Der Roman spielt im Sommer des Jahres 2015. In den USA herrscht Wahlkampf, was unter den Gletscherforschern höchste Besorgnis vor der drohenden politischen Katastrophe vor allem im Bezug auf das Weltklima auslöst. In Deutschland erreicht die Flüchtlingsbewegung ihren Höhepunkt. Richard und Natascha entschließen sich, ihr ererbtes Sommerhaus in einer abgelegenen Gegend in der Nähe von Hamburg an eine syrische Familie mit zwei Kindern zu vermieten. Das sorgt für Unruhe im Dorf, schürt Vorurteile, setzt Gerüchte in Umlauf und bringt viel mediale Aufmerksamkeit mit sich. Und es macht auch die unterschiedlichen Auffassungen Richards und seiner Frau in der gemeinsam entschiedenen Sache deutlich. Gefühl steht gegen Vernunft. Die Auseinandersetzung eignet sich hervorragend als Schlachtfeld für die Beziehungskämpfe der beiden. Und darüber hinaus passieren tatsächlich besorgniserregende Dinge rund um die Familie Farhi und das Haus am See, was die Protagonisten zum Handeln zwingt. – Ein sehr vielschichtiger, sehr reflektierter, sprachlich herausragender Roman. Viel mehr als eine literarische Verarbeitung der Flüchtlings-, Klima- und Ehekrise.
Norbert Gstrein, Die kommenden Jahre, Hanser, München 2018, 284 S., € 22,70.
Susanne Scholl spannt den erzählerischen Bogen in ihrem Roman von der Verfolgung der Juden durch die Nationalsozialisten bis zur aktuellen Flüchtlingsbewegung des Jahres 2015. Im Mittelpunkt steht Lea, die Tochter eine jüdischen Familie in Wien. Fritzi, Leas Mutter, kann vor der nationalsozialistischen Verfolgung als junge Frau nach England fliehen. Ein Teil ihrer großen Familie überlebt den Holocaust nicht. Fritzi kehrt nach dem Krieg mit ihrem Mann nach Wien zurück, wo Lea geboren wird. Alles scheint gut zu werden. Um der Last dieser Vergangenheit zu entfliehen, studiert Lea Geschichte, heiratet einen Mann aus einem ganz anderen Milieu und bekommt Kinder und Enkelkinder. Ein normales Familienleben, mit Höhen und Tiefen, bis Ereignisse, die mit der aktuellen Flüchtlingswelle zusammenhängen, bedrohlich in die Familie einwirken. Die Gespenster der Vergangenheit sind für Lea zu neuem Leben erwacht.

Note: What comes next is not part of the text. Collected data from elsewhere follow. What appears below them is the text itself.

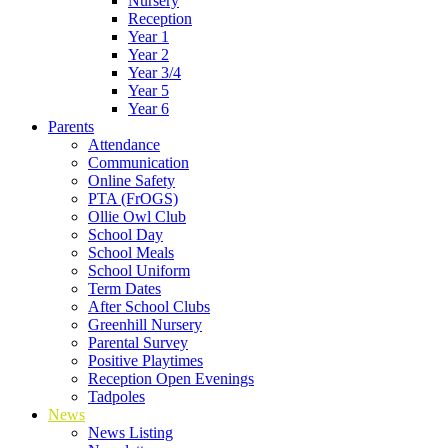
Nursery
Reception
Year 1
Year 2
Year 3/4
Year 5
Year 6
Parents
Attendance
Communication
Online Safety
PTA (FrOGS)
Ollie Owl Club
School Day
School Meals
School Uniform
Term Dates
After School Clubs
Greenhill Nursery
Parental Survey
Positive Playtimes
Reception Open Evenings
Tadpoles
News
News Listing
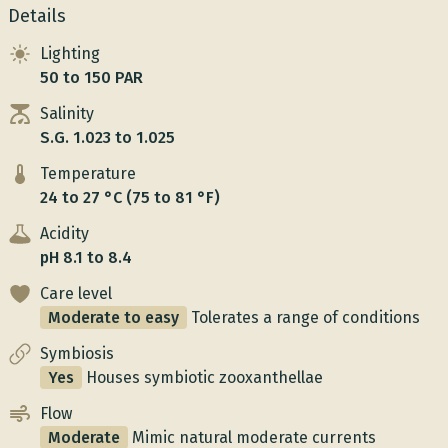
Details
Lighting
50 to 150 PAR
Salinity
S.G. 1.023 to 1.025
Temperature
24 to 27 °C (75 to 81 °F)
Acidity
pH 8.1 to 8.4
Care level
Moderate to easy
Tolerates a range of conditions
Symbiosis
Yes
Houses symbiotic zooxanthellae
Flow
Moderate
Mimic natural moderate currents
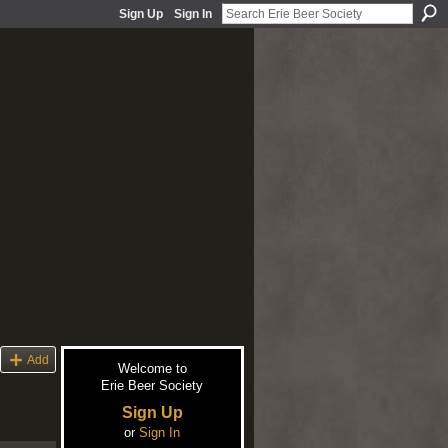
Sign Up
Sign In
Add
Welcome to
Erie Beer Society
Sign Up
or
Sign In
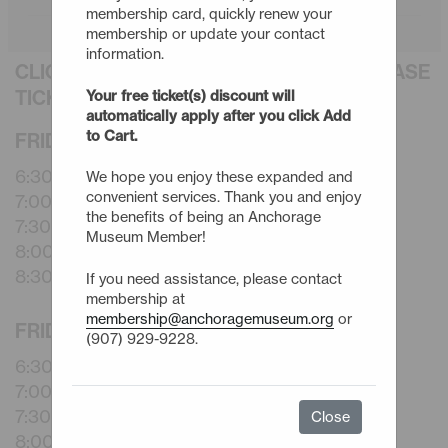
membership card, quickly renew your
membership or update your contact
information.
CLICK AN EVENT TITLE BELOW TO PURCHASE
TICKETS
Your free ticket(s) discount will
automatically apply after you click Add
to Cart.
FRIDAY - 9/4/26
6:30pm -
Rapid Space Shorts
We hope you enjoy these expanded and
convenient services. Thank you and enjoy
7:00pm -
Rapid Space Shorts
the benefits of being an Anchorage
7:30pm -
Rapid Space Shorts
Museum Member!
8:00pm -
Rapid Space Shorts
8:30pm -
Rapid Space Shorts
If you need assistance, please contact
membership at
membership@anchoragemuseum.org
or
FRIDAY - 10/2/26
(907) 929-9228.
6:30pm -
Rapid Space Shorts
7:00pm -
Rapid Space Shorts
7:30pm -
Rapid Space Shorts
Close
8:00pm -
Rapid Space Shorts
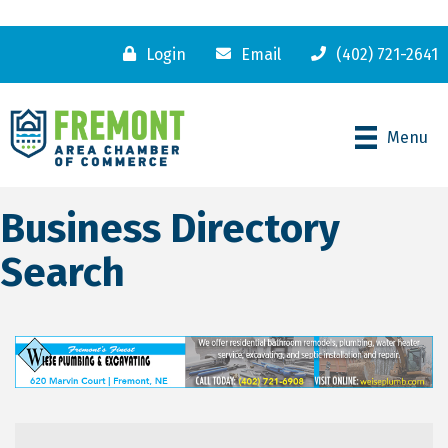
Login
Email
(402) 721-2641
Menu
Business Directory
Search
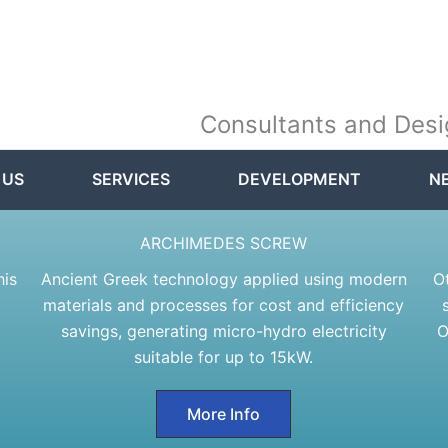
Consultants and Desi
 US
SERVICES
DEVELOPMENT
N
ARCHIMEDES SCREW
his
Ancient Greek technology applied using modern
O
materials and processes for cost and efficiency
savings, generating micro-hydro electricity
O
suitable for up to 15kW.
More Info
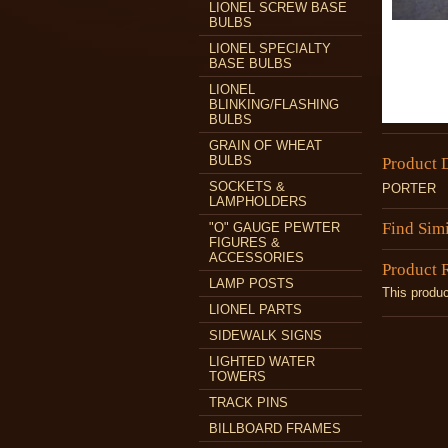
LIONEL SCREW BASE
BULBS
LIONEL SPECIALTY
BASE BULBS
LIONEL
BLINKING/FLASHING
BULBS
GRAIN OF WHEAT
BULBS
Product 
SOCKETS &
PORTER
LAMPHOLDERS
Find Sim
"O" GAUGE PEWTER
FIGURES &
ACCESSORIES
Product 
LAMP POSTS
This produc
LIONEL PARTS
SIDEWALK SIGNS
LIGHTED WATER
TOWERS
TRACK PINS
BILLBOARD FRAMES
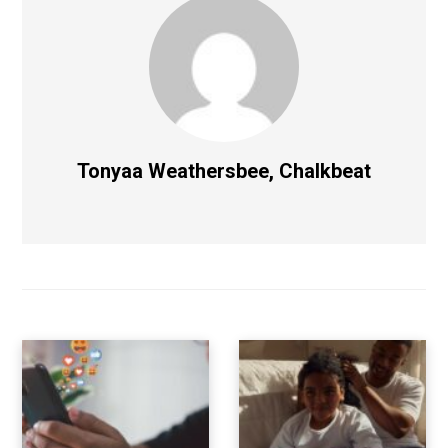
Tonyaa Weathersbee, Chalkbeat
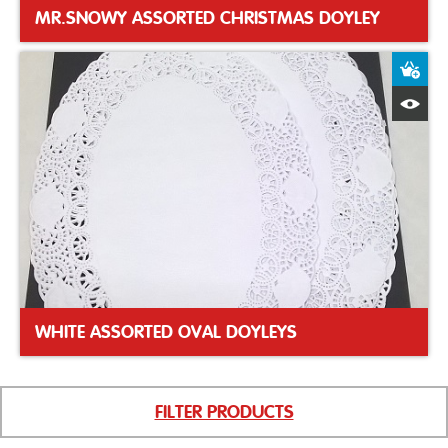
MR.SNOWY ASSORTED CHRISTMAS DOYLEY
A
Q
WHITE ASSORTED OVAL DOYLEYS
FILTER PRODUCTS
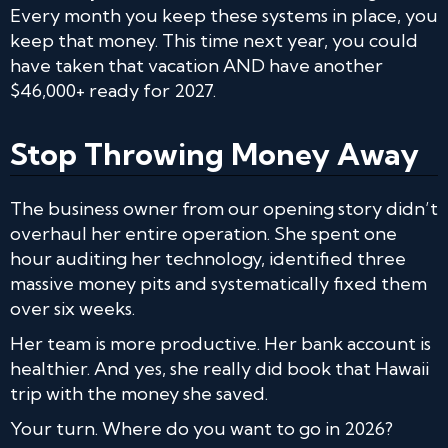
Every month you keep these systems in place, you
keep that money. This time next year, you could
have taken that vacation AND have another
$46,000+ ready for 2027.
Stop Throwing Money Away
The business owner from our opening story didn’t
overhaul her entire operation. She spent one
hour auditing her technology, identified three
massive money pits and systematically fixed them
over six weeks.
Her team is more productive. Her bank account is
healthier. And yes, she really did book that Hawaii
trip with the money she saved.
Your turn. Where do you want to go in 2026?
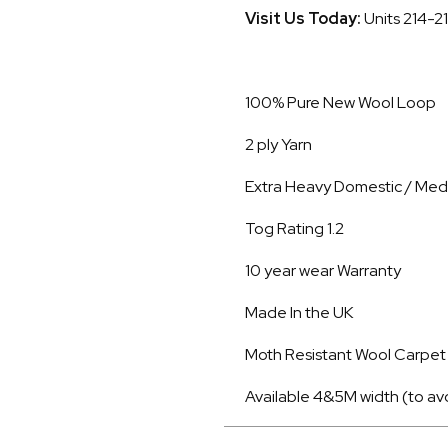
Visit Us Today:
Units 214-2
100% Pure New Wool Loop
2 ply Yarn
Extra Heavy Domestic / Med
Tog Rating 1.2
10 year wear Warranty
Made In the UK
Moth Resistant Wool Carpet
Available 4&5M width (to av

Sprachlich klar und schnörkellos, spannend und mit viel Empathie für ihre Figuren erzählt Susanne Scholl über die stete Gegenwart der Vergangenheit, die über Generationen hinaus wirksam bleibt.
Susanne Scholl, Wachtraum, Residenz Verlag, Salzburg – Wien 2017, 218 S., € 22,70.